Virgil Thompson on the Boston Symphony

Virgil Thomson was the Herald Tribune music critic. An acclaimed composer in his own right, Thomson was widely considered the top critic in the field both for his insights and for his literate and readable writing style. Other music critics of the day often get lost in technical jargon that only musicologists could follow. Thomson managed to write assessments that addressed technique but also were understandable to the layman. As a composer he was noted for his avant garde pieces like his operas written in collaboration with Gertrude Stein although he also wrote in a more accessible style at times, particularly in his film scores, which had references to American folk music.
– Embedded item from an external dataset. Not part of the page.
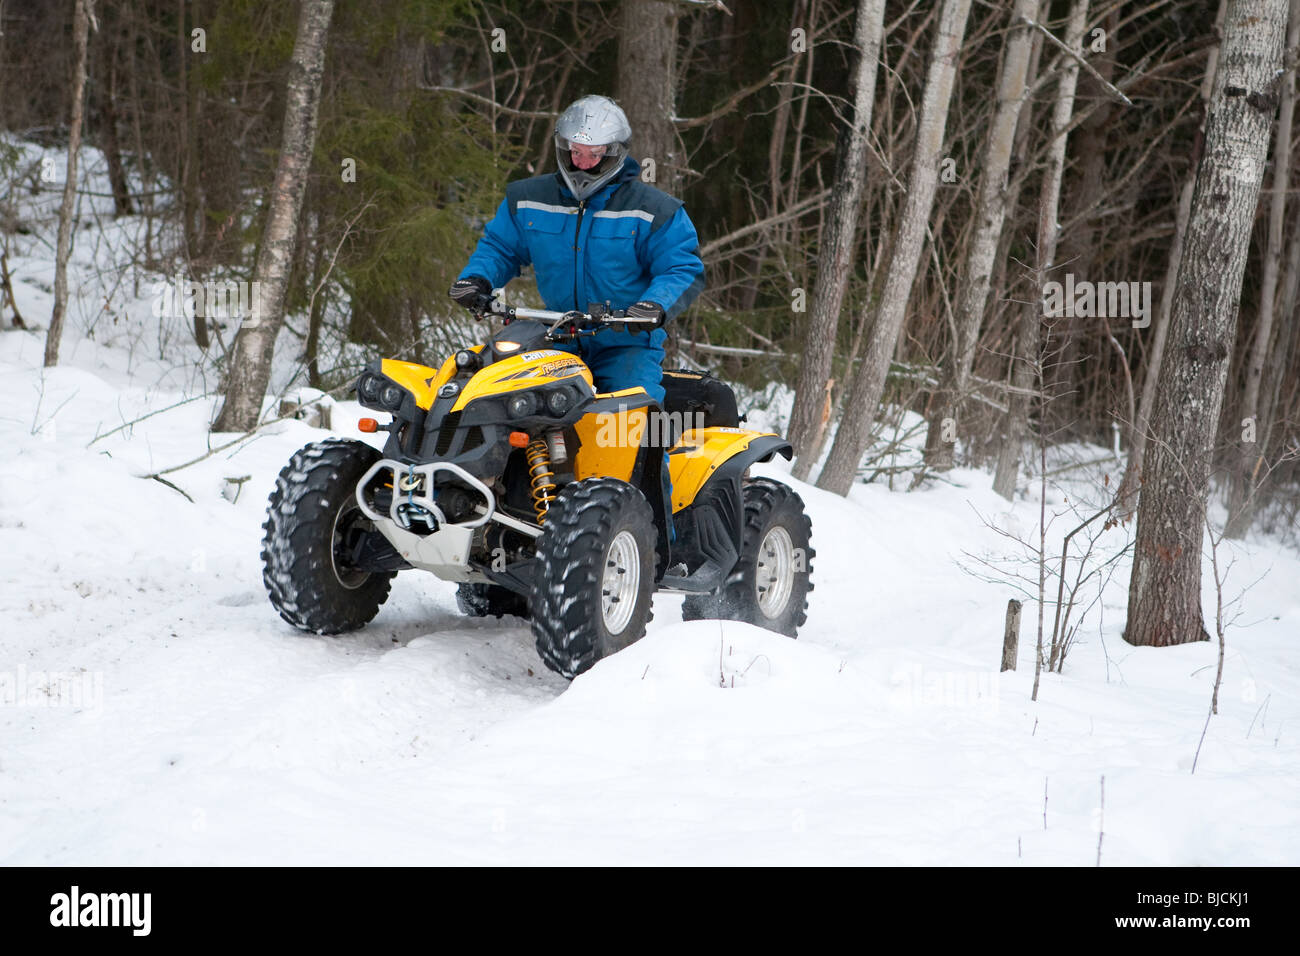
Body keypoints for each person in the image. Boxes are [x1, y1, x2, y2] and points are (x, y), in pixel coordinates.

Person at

He was fairly prototypical of the Modernist generation of writers, artists and musicians born around the turn of the century and now middle-aged and mid-career in 1946. He was born in the Midwest in 1896, educated at Harvard, served in World War One and went to Paris in the Twenties. Like his cohorts, he rebelled against the middle-class conventions with which he was raised. He lived in the ultra-Bohemian Chelsea Hotel. He was also gay and served as a mentor for the next generation of gay musical talent including Leonard Bernstein and Ned Rorem.
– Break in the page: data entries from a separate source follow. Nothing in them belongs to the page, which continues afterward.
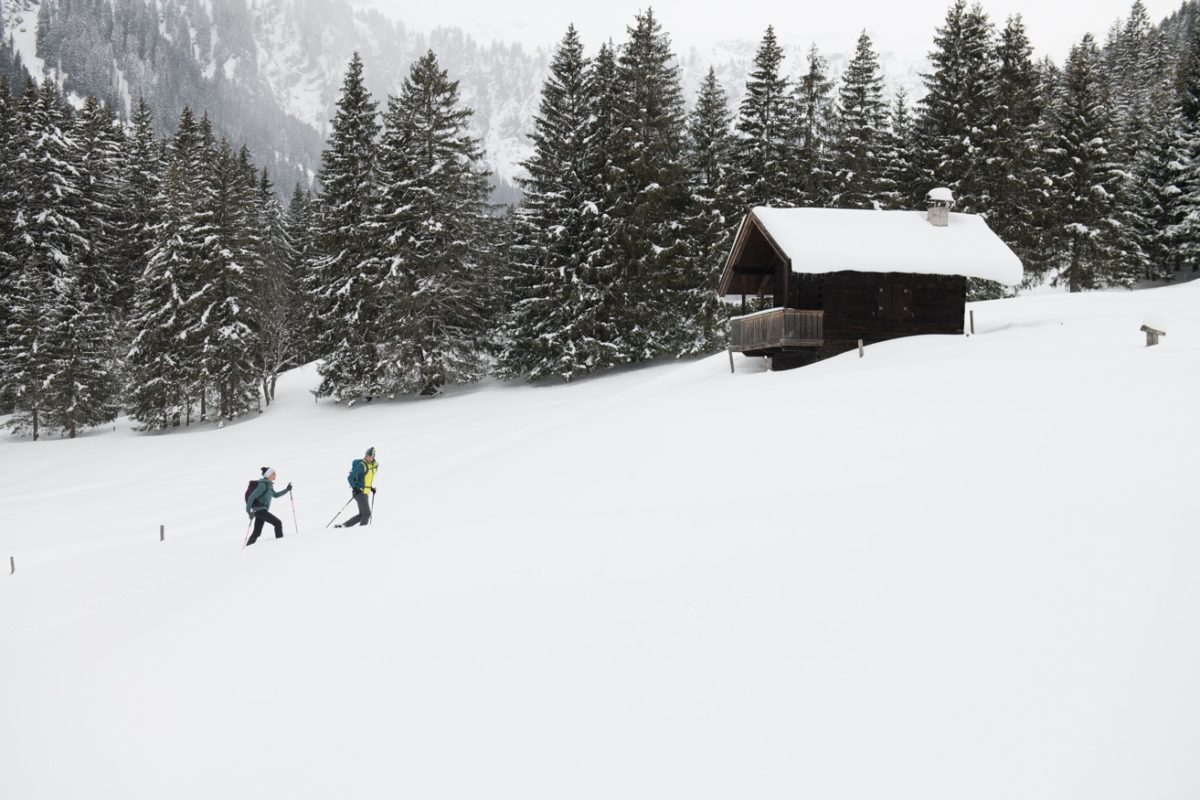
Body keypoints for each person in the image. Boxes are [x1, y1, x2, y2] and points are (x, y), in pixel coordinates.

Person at [246, 467, 293, 545]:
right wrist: (248, 511)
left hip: (261, 510)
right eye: (274, 473)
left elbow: (276, 495)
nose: (275, 475)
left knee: (257, 532)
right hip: (259, 511)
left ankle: (248, 547)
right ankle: (280, 544)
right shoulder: (262, 485)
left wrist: (287, 490)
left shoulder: (269, 485)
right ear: (269, 475)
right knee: (277, 523)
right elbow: (251, 497)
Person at [336, 446, 377, 528]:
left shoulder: (372, 466)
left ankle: (344, 525)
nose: (370, 458)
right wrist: (355, 487)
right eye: (368, 456)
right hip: (359, 492)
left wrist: (370, 488)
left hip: (365, 492)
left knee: (362, 514)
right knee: (367, 514)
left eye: (371, 457)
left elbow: (364, 479)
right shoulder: (362, 466)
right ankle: (362, 532)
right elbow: (350, 477)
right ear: (365, 455)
On April 14, the news section of the Sunday Herald Tribune carried his review of the Saturday afternoon concert of the Boston Symphony Orchestra at Carnegie Hall. He commended conductor Serge Koussevitzky for presenting two new works and chided him slightly for having neglected this promise recently. Thomson gently dismissed David Diamond's "Rounds For String Orchestra" as "pleasant of sound but a little low in both expressive and musical interest." He was more appreciative of Samuel Barber's "Concerto for Cello and Orchestra," featuring cellist Raya Garbousova, for whom it had been written. Thomson wrote that it was "not quite a masterpiece" but a "fine, big work" that was "both adequate and suitable to a permanent place on our standard symphony orchestra programs." The concert concluded with what Thomson called "the usual Brahms."

Thompson also had a column this day in the arts and entertainment section.